= DATA EXTRACTS =
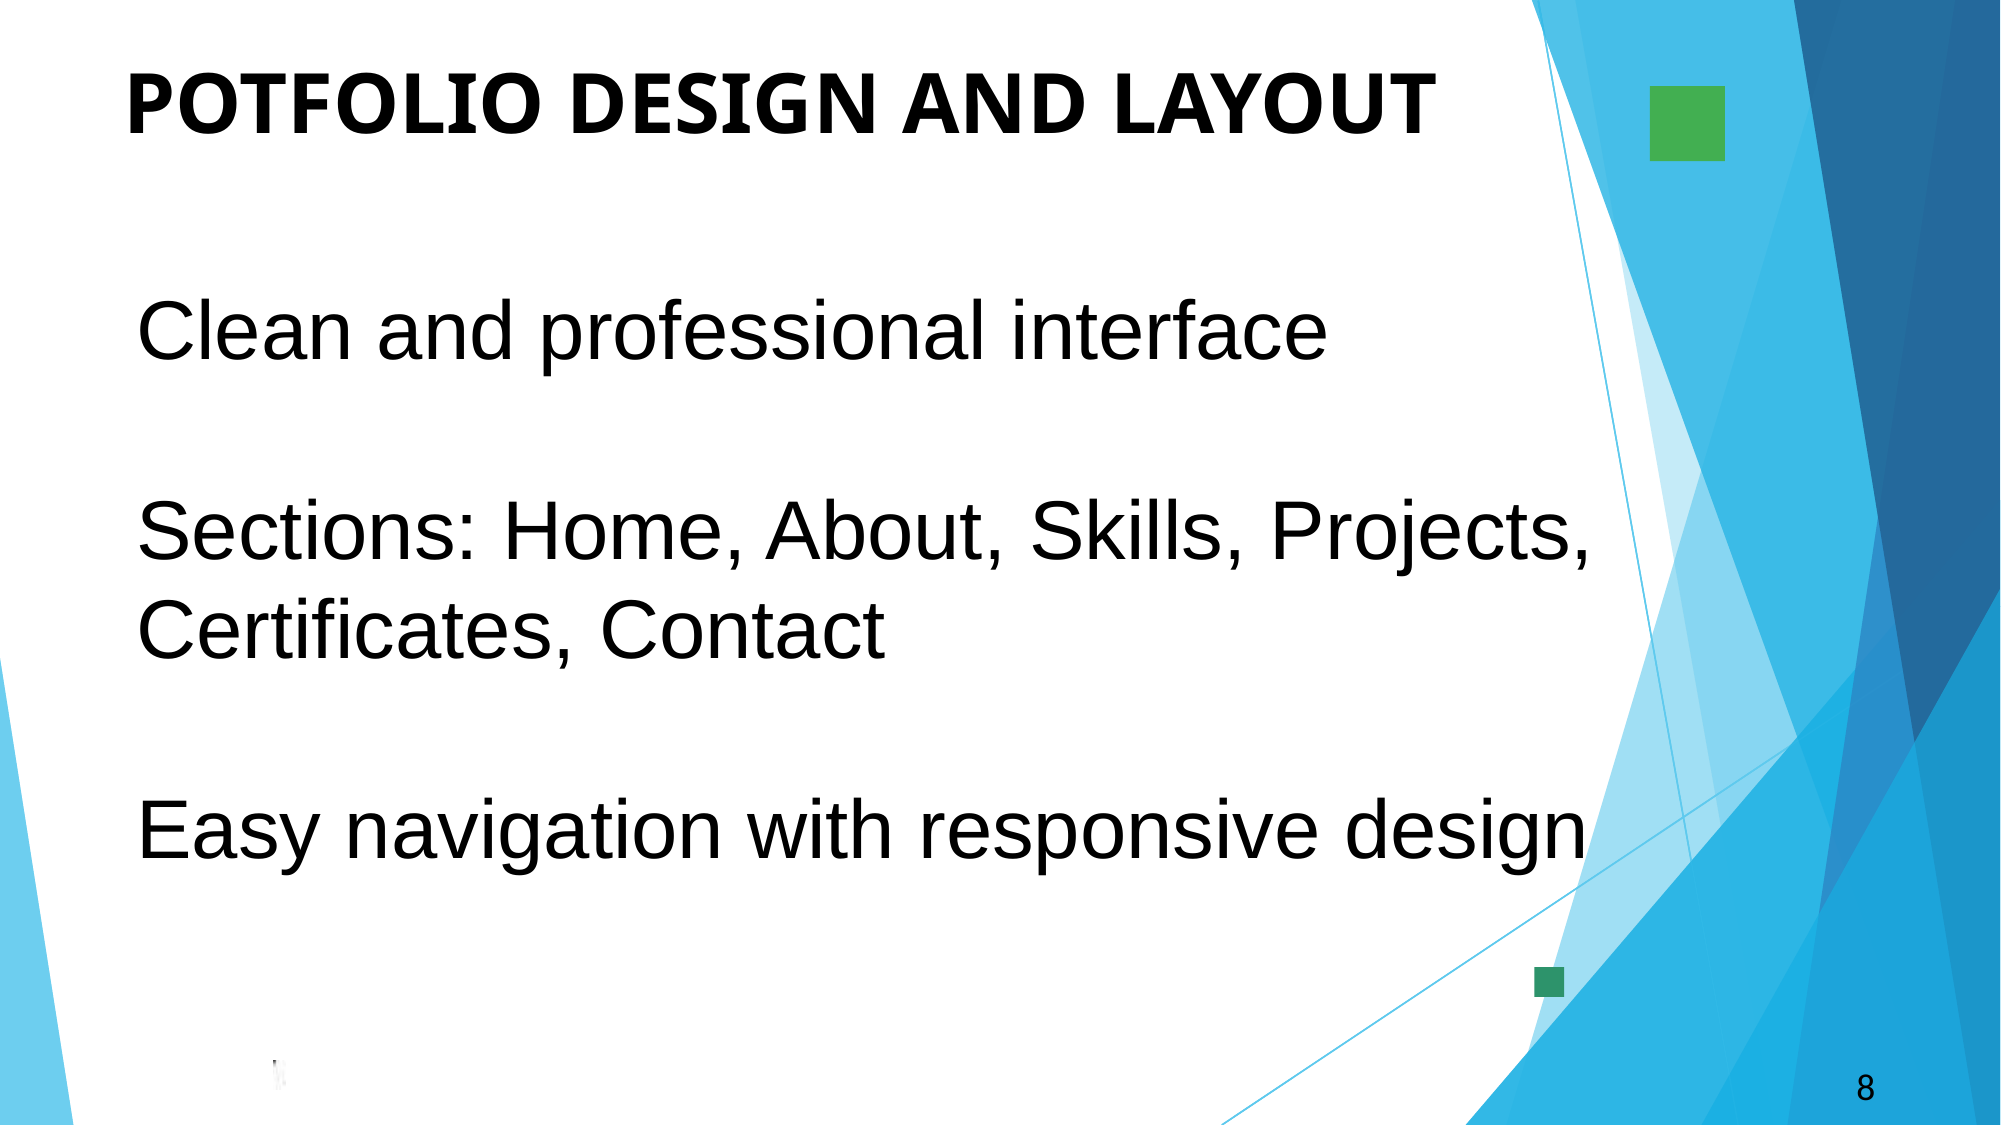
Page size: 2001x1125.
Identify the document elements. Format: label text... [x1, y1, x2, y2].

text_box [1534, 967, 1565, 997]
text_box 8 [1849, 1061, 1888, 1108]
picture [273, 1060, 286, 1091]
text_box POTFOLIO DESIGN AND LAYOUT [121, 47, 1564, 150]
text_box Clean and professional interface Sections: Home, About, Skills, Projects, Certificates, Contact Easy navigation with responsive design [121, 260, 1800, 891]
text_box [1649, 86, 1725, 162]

= WHAT IS NEEDED =
Restate the data above exactly, stripping out each image.

= ANSWER TO THIS PROBLEM =
Page size: 2001x1125.
Identify the document elements. Format: label text... [x1, y1, x2, y2].

text_box [1534, 967, 1565, 997]
text_box 8 [1849, 1061, 1888, 1108]
picture [273, 1060, 286, 1091]
text_box POTFOLIO DESIGN AND LAYOUT [121, 47, 1564, 150]
text_box Clean and professional interface Sections: Home, About, Skills, Projects, Certificates, Contact Easy navigation with responsive design [121, 260, 1800, 891]
text_box [1649, 86, 1725, 162]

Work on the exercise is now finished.